Be careful not to mistake Plurality, the criterion, from Plurality the
method.
Plurality, the criterion, says: "If there are two candidates X and Y so
that X has
more first place votes than Y has any place votes, then Y shouldn't win".
The Plurality criterion is only relevant when the voters may truncate
their
ballots. In it, there's an assumption that listed candidates are ranked
higher
than non-listed ones - a sort of Approval assumption, if you will.
To show a concrete example: say a voter votes A first, B second, and
leaves C
off the ballot. Furthermore say nobody actually ranks C. Then C shouldn't
win, because A has more first-place votes than C has any-place votes.
OK, that makes sense.
Post by Benjamin Grant
*Name: _Majority_*
*Thoughts*: I might be missing something here, but this seems like a
no-brainer. If over 50% of the voters want someone, they should get
him, any other approach would seem to create minority rule? I guess a
challenge to this criteria might be the following: using Range Voting,
A gets a 90 range vote from 60 out of 100 voters, while B gets an 80
from
80 out of 100 voters. A's net is 5400, but B's net is 6400, so B would
win (everyone else got less).
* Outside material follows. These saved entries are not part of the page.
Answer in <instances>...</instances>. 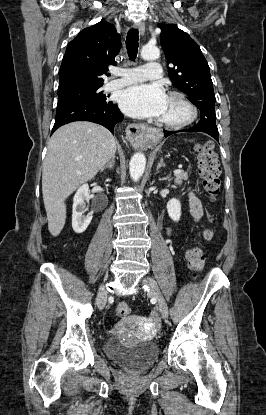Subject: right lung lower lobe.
<instances>
[{
    "label": "right lung lower lobe",
    "instance_id": "98d812e1",
    "mask_svg": "<svg viewBox=\"0 0 266 415\" xmlns=\"http://www.w3.org/2000/svg\"><path fill=\"white\" fill-rule=\"evenodd\" d=\"M124 116L118 106L112 102L97 104L91 102H62L58 103L55 124L52 133L60 126L73 121H90L103 125L113 133L115 124L121 122Z\"/></svg>",
    "mask_w": 266,
    "mask_h": 415
}]
</instances>
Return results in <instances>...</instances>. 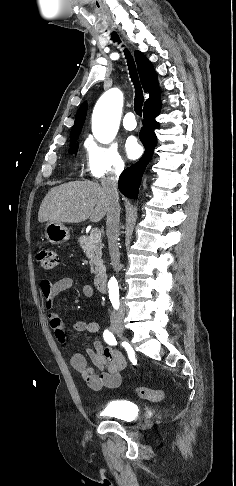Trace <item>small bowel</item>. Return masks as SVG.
<instances>
[{
    "mask_svg": "<svg viewBox=\"0 0 236 486\" xmlns=\"http://www.w3.org/2000/svg\"><path fill=\"white\" fill-rule=\"evenodd\" d=\"M73 285L74 280L70 277L61 278L56 282L43 279L41 281V292L45 308L52 311L55 297L72 288ZM81 290L87 297H91L94 293L92 287L87 284L83 285ZM48 317L56 336L60 341H64L66 333L64 321L55 312H50ZM72 329L76 332L97 333L100 325L95 321L88 322L79 319L73 323ZM86 353L91 364L81 353H74L70 358L71 366L81 375L85 384L95 391L118 387L122 380L121 372L126 368L124 357L110 347H103L98 340L93 342V348H88Z\"/></svg>",
    "mask_w": 236,
    "mask_h": 486,
    "instance_id": "c3829d8e",
    "label": "small bowel"
}]
</instances>
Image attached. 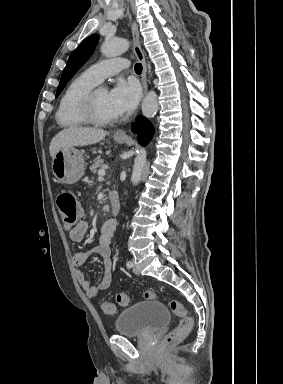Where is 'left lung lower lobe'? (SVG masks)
I'll use <instances>...</instances> for the list:
<instances>
[{"instance_id":"left-lung-lower-lobe-1","label":"left lung lower lobe","mask_w":283,"mask_h":384,"mask_svg":"<svg viewBox=\"0 0 283 384\" xmlns=\"http://www.w3.org/2000/svg\"><path fill=\"white\" fill-rule=\"evenodd\" d=\"M132 131L137 134V140L142 145H146L154 134L152 124L143 116L136 118V122L132 124Z\"/></svg>"}]
</instances>
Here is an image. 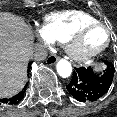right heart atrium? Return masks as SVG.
<instances>
[{
    "mask_svg": "<svg viewBox=\"0 0 117 117\" xmlns=\"http://www.w3.org/2000/svg\"><path fill=\"white\" fill-rule=\"evenodd\" d=\"M37 34L46 45L52 44V39L48 36L43 27L37 28Z\"/></svg>",
    "mask_w": 117,
    "mask_h": 117,
    "instance_id": "d8ad5b80",
    "label": "right heart atrium"
}]
</instances>
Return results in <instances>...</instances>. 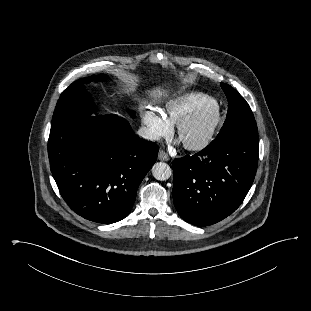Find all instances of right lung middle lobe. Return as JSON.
<instances>
[{"label": "right lung middle lobe", "mask_w": 311, "mask_h": 311, "mask_svg": "<svg viewBox=\"0 0 311 311\" xmlns=\"http://www.w3.org/2000/svg\"><path fill=\"white\" fill-rule=\"evenodd\" d=\"M107 78V75L100 74L98 77L92 75L73 82L62 92L57 102L52 125L77 115H92L95 113L96 106L92 102L90 95L85 91L83 84L97 80L105 81ZM130 115L134 117V112H130Z\"/></svg>", "instance_id": "obj_1"}]
</instances>
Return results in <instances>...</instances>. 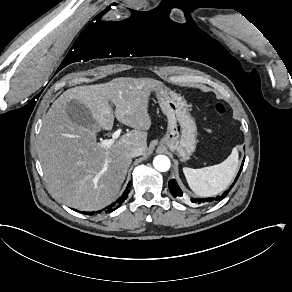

Does this fail the Majority Criterion,
because A got a higher vote from over half, or does it fulfill
Majority because B's net was greater than A's net??
There are usually two arguments against the Majority criterion from those
that like cardinal methods.
First, there's the "pizza example": say three people are deciding on what
piza
to get. Two of them prefer pepperoni to everything else, but the last
person
absolutely can't have pepperoni. Then, the argument goes, it would be
unreasonable and unflexible to pick the pepperoni pizza just because a
majority wanted it.
Second, there's the redistribution argument. Consider a public election
where a candidate wants to confiscate everything a certain minority owns
and then distribute the loot to the majority. If the electorate is simple
enough, a majority might vote for that candidate, but the choice would not
be a good one.
Briefly: the argument against Majority is "tyranny of majority". But
ranked
methods can't know whether any given election is a tyranny-of-majority
one,
and between erring in favor of the majority and in favor of a minority
(which
might not be a good minority at all), the former's better. Condorcet's
jury
theorem is one way of formalizing that.
In my (limited) experience, every instance where there has been an
allegation of tyranny of the majority, the reverse choice is something even
worse, tyranny of the minority. While ultimately certain things, like human
rights, shouldn't be a matter for voting at all, if something deserves a
vote it probably deserves to serve the greatest good for the greatest
number.

To take your pizza analogy, if the two people *only* want pepperoni, it
would be selfish of the third to expect the majority to bend to his desires.
On the other hand, if the two people are already fine with *either*
pepperoni or plain, then they will say so.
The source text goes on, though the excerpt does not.